§ **Your objective**: Every line of the material must be reproduced exactly.

§ **Supplied material**:
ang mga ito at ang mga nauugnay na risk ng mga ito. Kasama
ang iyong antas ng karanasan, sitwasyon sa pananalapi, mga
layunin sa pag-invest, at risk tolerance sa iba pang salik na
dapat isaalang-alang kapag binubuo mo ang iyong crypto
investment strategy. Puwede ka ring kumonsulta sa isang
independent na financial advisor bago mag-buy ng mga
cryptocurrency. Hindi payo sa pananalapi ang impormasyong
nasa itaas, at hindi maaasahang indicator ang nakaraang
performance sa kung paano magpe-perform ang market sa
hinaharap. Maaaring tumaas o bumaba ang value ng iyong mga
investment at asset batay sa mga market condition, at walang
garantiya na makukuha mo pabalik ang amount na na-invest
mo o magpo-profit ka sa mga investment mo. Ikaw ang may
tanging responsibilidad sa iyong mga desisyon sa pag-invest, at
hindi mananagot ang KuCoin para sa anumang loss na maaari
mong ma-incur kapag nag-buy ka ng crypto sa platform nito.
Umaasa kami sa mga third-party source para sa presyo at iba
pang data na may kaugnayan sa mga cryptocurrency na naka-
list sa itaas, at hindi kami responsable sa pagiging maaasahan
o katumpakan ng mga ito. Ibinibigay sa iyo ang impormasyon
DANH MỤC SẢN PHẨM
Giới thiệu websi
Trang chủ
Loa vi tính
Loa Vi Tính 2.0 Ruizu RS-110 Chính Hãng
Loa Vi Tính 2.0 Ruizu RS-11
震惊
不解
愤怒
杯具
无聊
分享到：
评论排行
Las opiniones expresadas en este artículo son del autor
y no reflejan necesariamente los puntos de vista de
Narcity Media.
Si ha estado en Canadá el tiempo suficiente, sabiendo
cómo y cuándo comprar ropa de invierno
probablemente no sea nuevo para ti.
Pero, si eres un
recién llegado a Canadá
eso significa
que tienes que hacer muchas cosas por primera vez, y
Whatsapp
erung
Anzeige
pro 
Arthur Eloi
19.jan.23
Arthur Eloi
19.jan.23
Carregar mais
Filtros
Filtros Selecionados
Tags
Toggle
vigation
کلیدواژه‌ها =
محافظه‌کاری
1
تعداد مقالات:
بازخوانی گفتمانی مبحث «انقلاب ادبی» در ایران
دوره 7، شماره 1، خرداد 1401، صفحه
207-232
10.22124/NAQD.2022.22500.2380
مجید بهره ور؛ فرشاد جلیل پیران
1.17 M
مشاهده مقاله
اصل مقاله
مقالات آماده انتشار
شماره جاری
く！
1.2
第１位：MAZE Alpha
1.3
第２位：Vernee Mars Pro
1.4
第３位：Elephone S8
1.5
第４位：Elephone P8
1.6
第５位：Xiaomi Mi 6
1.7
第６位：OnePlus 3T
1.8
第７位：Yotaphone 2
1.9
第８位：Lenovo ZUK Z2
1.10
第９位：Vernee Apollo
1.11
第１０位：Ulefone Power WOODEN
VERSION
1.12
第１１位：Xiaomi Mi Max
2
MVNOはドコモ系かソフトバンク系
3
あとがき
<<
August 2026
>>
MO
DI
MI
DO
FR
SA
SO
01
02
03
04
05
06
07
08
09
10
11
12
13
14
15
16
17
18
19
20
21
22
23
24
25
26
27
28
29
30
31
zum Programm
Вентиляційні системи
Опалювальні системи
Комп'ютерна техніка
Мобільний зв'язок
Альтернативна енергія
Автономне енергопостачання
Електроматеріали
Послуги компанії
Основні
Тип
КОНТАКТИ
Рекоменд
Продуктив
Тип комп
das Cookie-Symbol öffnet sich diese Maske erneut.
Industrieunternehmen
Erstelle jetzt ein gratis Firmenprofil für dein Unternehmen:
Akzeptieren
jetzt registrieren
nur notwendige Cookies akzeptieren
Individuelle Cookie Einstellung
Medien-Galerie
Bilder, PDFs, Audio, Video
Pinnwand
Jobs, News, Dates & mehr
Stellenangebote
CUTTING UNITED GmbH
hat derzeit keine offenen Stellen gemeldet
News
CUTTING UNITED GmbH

§ **Worked solution**:
ang mga ito at ang mga nauugnay na risk ng mga ito. Kasama
ang iyong antas ng karanasan, sitwasyon sa pananalapi, mga
layunin sa pag-invest, at risk tolerance sa iba pang salik na
dapat isaalang-alang kapag binubuo mo ang iyong crypto
investment strategy. Puwede ka ring kumonsulta sa isang
independent na financial advisor bago mag-buy ng mga
cryptocurrency. Hindi payo sa pananalapi ang impormasyong
nasa itaas, at hindi maaasahang indicator ang nakaraang
performance sa kung paano magpe-perform ang market sa
hinaharap. Maaaring tumaas o bumaba ang value ng iyong mga
investment at asset batay sa mga market condition, at walang
garantiya na makukuha mo pabalik ang amount na na-invest
mo o magpo-profit ka sa mga investment mo. Ikaw ang may
tanging responsibilidad sa iyong mga desisyon sa pag-invest, at
hindi mananagot ang KuCoin para sa anumang loss na maaari
mong ma-incur kapag nag-buy ka ng crypto sa platform nito.
Umaasa kami sa mga third-party source para sa presyo at iba
pang data na may kaugnayan sa mga cryptocurrency na naka-
list sa itaas, at hindi kami responsable sa pagiging maaasahan
o katumpakan ng mga ito. Ibinibigay sa iyo ang impormasyon
DANH MỤC SẢN PHẨM
Giới thiệu websi
Trang chủ
Loa vi tính
Loa Vi Tính 2.0 Ruizu RS-110 Chính Hãng
Loa Vi Tính 2.0 Ruizu RS-11
震惊
不解
愤怒
杯具
无聊
分享到：
评论排行
Las opiniones expresadas en este artículo son del autor
y no reflejan necesariamente los puntos de vista de
Narcity Media.
Si ha estado en Canadá el tiempo suficiente, sabiendo
cómo y cuándo comprar ropa de invierno
probablemente no sea nuevo para ti.
Pero, si eres un
recién llegado a Canadá
eso significa
que tienes que hacer muchas cosas por primera vez, y
Whatsapp
erung
Anzeige
pro 
Arthur Eloi
19.jan.23
Arthur Eloi
19.jan.23
Carregar mais
Filtros
Filtros Selecionados
Tags
Toggle
vigation
کلیدواژه‌ها =
محافظه‌کاری
1
تعداد مقالات:
بازخوانی گفتمانی مبحث «انقلاب ادبی» در ایران
دوره 7، شماره 1، خرداد 1401، صفحه
207-232
10.22124/NAQD.2022.22500.2380
مجید بهره ور؛ فرشاد جلیل پیران
1.17 M
مشاهده مقاله
اصل مقاله
مقالات آماده انتشار
شماره جاری
く！
1.2
第１位：MAZE Alpha
1.3
第２位：Vernee Mars Pro
1.4
第３位：Elephone S8
1.5
第４位：Elephone P8
1.6
第５位：Xiaomi Mi 6
1.7
第６位：OnePlus 3T
1.8
第７位：Yotaphone 2
1.9
第８位：Lenovo ZUK Z2
1.10
第９位：Vernee Apollo
1.11
第１０位：Ulefone Power WOODEN
VERSION
1.12
第１１位：Xiaomi Mi Max
2
MVNOはドコモ系かソフトバンク系
3
あとがき
<<
August 2026
>>
MO
DI
MI
DO
FR
SA
SO
01
02
03
04
05
06
07
08
09
10
11
12
13
14
15
16
17
18
19
20
21
22
23
24
25
26
27
28
29
30
31
zum Programm
Вентиляційні системи
Опалювальні системи
Комп'ютерна техніка
Мобільний зв'язок
Альтернативна енергія
Автономне енергопостачання
Електроматеріали
Послуги компанії
Основні
Тип
КОНТАКТИ
Рекоменд
Продуктив
Тип комп
das Cookie-Symbol öffnet sich diese Maske erneut.
Industrieunternehmen
Erstelle jetzt ein gratis Firmenprofil für dein Unternehmen:
Akzeptieren
jetzt registrieren
nur notwendige Cookies akzeptieren
Individuelle Cookie Einstellung
Medien-Galerie
Bilder, PDFs, Audio, Video
Pinnwand
Jobs, News, Dates & mehr
Stellenangebote
CUTTING UNITED GmbH
hat derzeit keine offenen Stellen gemeldet
News
CUTTING UNITED GmbH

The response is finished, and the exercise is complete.